Mais qu’est-ce qui, selon Lacan, nous permet et même nous amène à penser la répétition comme le réel et le réel comme la répétition ? C’est précisément la catégorie de l’impossible. Le moment de la répétition n’indique pas un présent taillé aux mesures du passé, mais un présent taillé à ses propres mesures : c’est ce que Lacan veut dire quand, dans le Séminaire XI, il affirme que  » la répétition demande du nouveau « 8. Nous observerons que cette affirmation lacanienne résume magistralement ce que Kierkegaard appelle la « dialectique de la répétition »9. Selon une telle dialectique, la répétition n’est jamais la reproduction d’un registre préexistant :  » ce qui est répété a été, sinon il ne pourrait pas être répété ; mais précisément ceci : qu’il ait été, fait de la répétition quelque chose de nouveau « . Nous sommes ici très proches de l' »économie du réel » lacanienne, qui, comme le dit le Séminaire XI, « admet quelque chose de nouveau qui est précisément l’impossible »10. En d’autres termes, la répétition ouvre au réel précisément parce qu’elle nous introduit à l’impossible.

Dans ce champ paradoxal qui se définit par le concept d’impossible, la répétition de Kierkegaard croise, « comme par hasard », le réel lacanien. Ce qui est répété rencontre donc le réel, qui n’est pourtant jamais à l’heure et appelle sans cesse un enregistrement défaillant. On sait que dans le Séminaire XX, l’impossible est défini comme ce qui  » ne cesse de ne pas s’écrire « 11. Il s’agit d’un enregistrement qui, malgré le fait qu’il empiète sur l’impossibilité de sa réalisation, est répété encore et encore. Bien que le réel ne soit pas nommé, à la lumière de cette dernière observation, il serait impossible d’éviter la tentation d’affirmer que le titre du Séminaire XX, Encore, est le « nom » du réel.

Traduit en français par Julien Cudré-Mauroux

Version originale sur LRO: From Kierkegaard to Lacan: Repetition?

 

Notes :

  1. Lacan, J. Les quatre concepts fondamentaux de la psychanalyse, Éd. par J.-A. Miller. p. 59.
  2. Søren Kierkegaard. Repetition and Philosophical Crumbs, translated by M.G. Piety, New York, Oxford University Press, 2009, p. 3.
  3. Idem, p. 38.
  4. Idem, p. 42.
  5. Lacan, J. The Object Relation: The Seminar of Jacques Lacan, Book IV (1956-1957).
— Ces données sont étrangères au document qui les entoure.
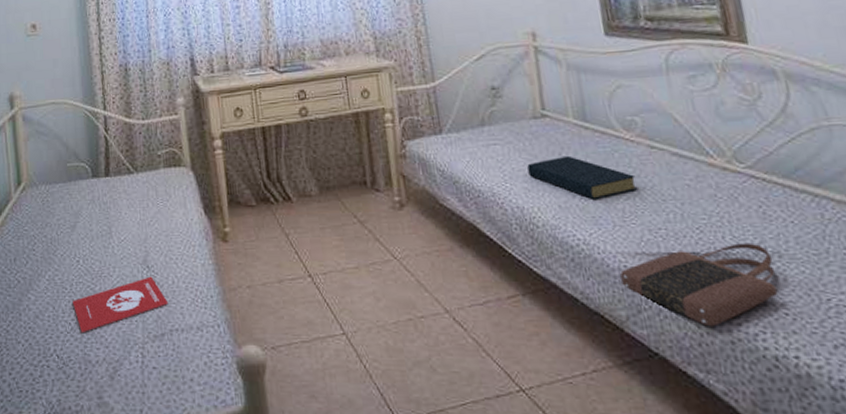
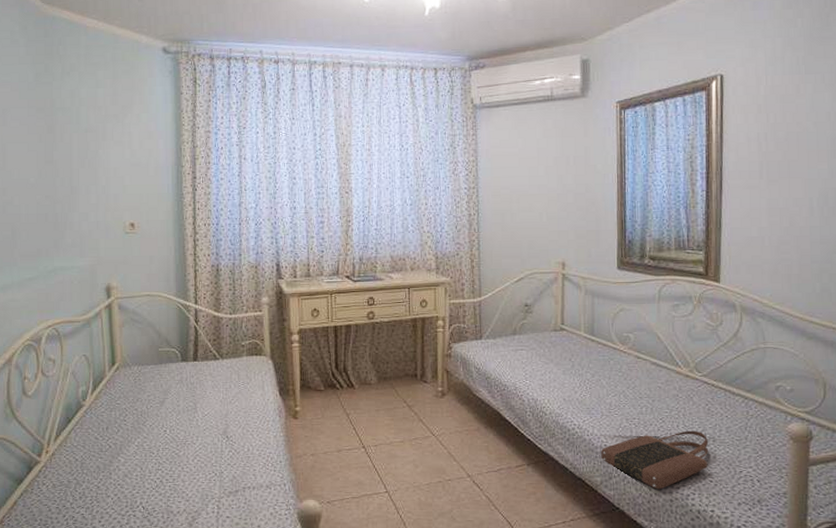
book: present [73,276,169,334] -> none [159,445,243,490]
hardback book: present [527,155,638,199] -> none [544,361,624,395]

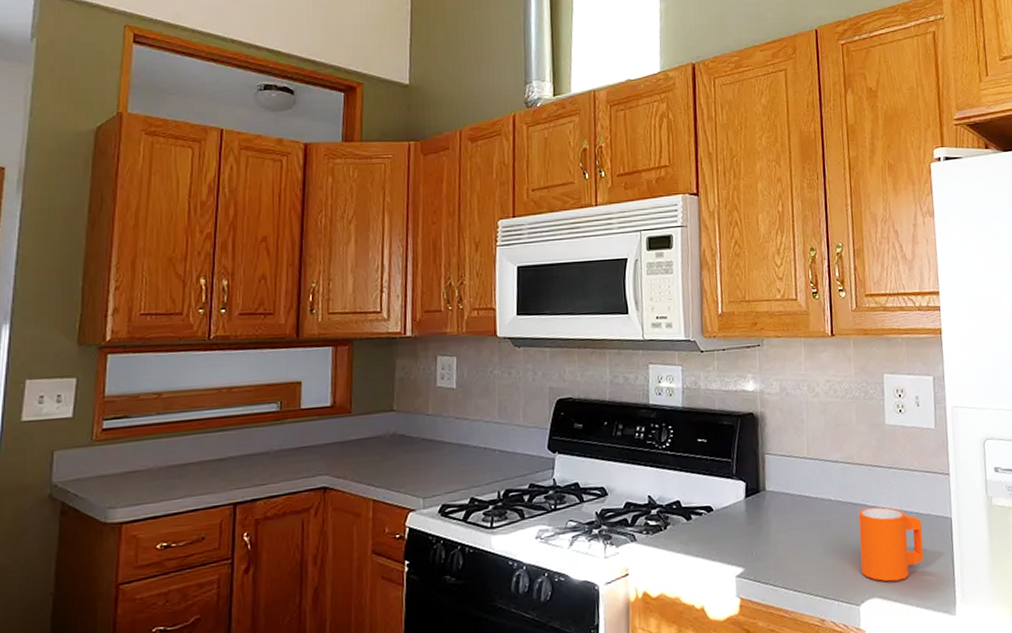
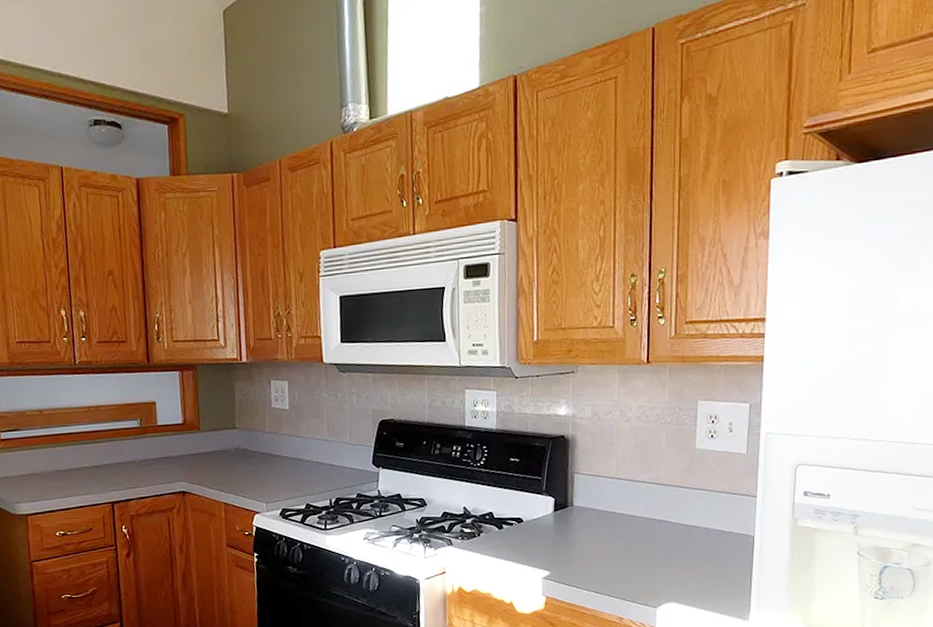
mug: present [858,507,924,582] -> none [660,524,724,589]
Ed. by J.-A. Miller. Trans. by A. R. Price. Cambridge: Polity, 2021, pp. 15-16.
  6. Lacan, J. The Other Side of Psychoanalysis: The Seminar of Jacques Lacan, Book XVII. Ed. by J.-A. Miller. Trans. by R. Grigg. New York/London: Norton, 2007, p. 51.
  7. Lacan, J. The Four Fundamental Concepts of Psychoanalysis. Ed. by J.-A. Miller. Trans. by Alan Sheridan. London: Hogarth, 1977, pp. 53-54.
  8. Idem, p. 59.
  9. S. Kierkegaard, idem, p. 19.
  10. Lacan, J. The Four Fundamental Concepts of Psychoanalysis. Ed. by J.-A. Miller. Trans. by Alan Sheridan. London: Hogarth, 1977, p. 152.
  11. Lacan, J. Encore, On Feminine Sexuality, the Limits of Love and Knowledge: The Seminar of Jacques Lacan, Book XX (1972-1973). Ed. by J.-A. Miller. Trans. by B. Fink. New York: Norton, 1998, p. 87.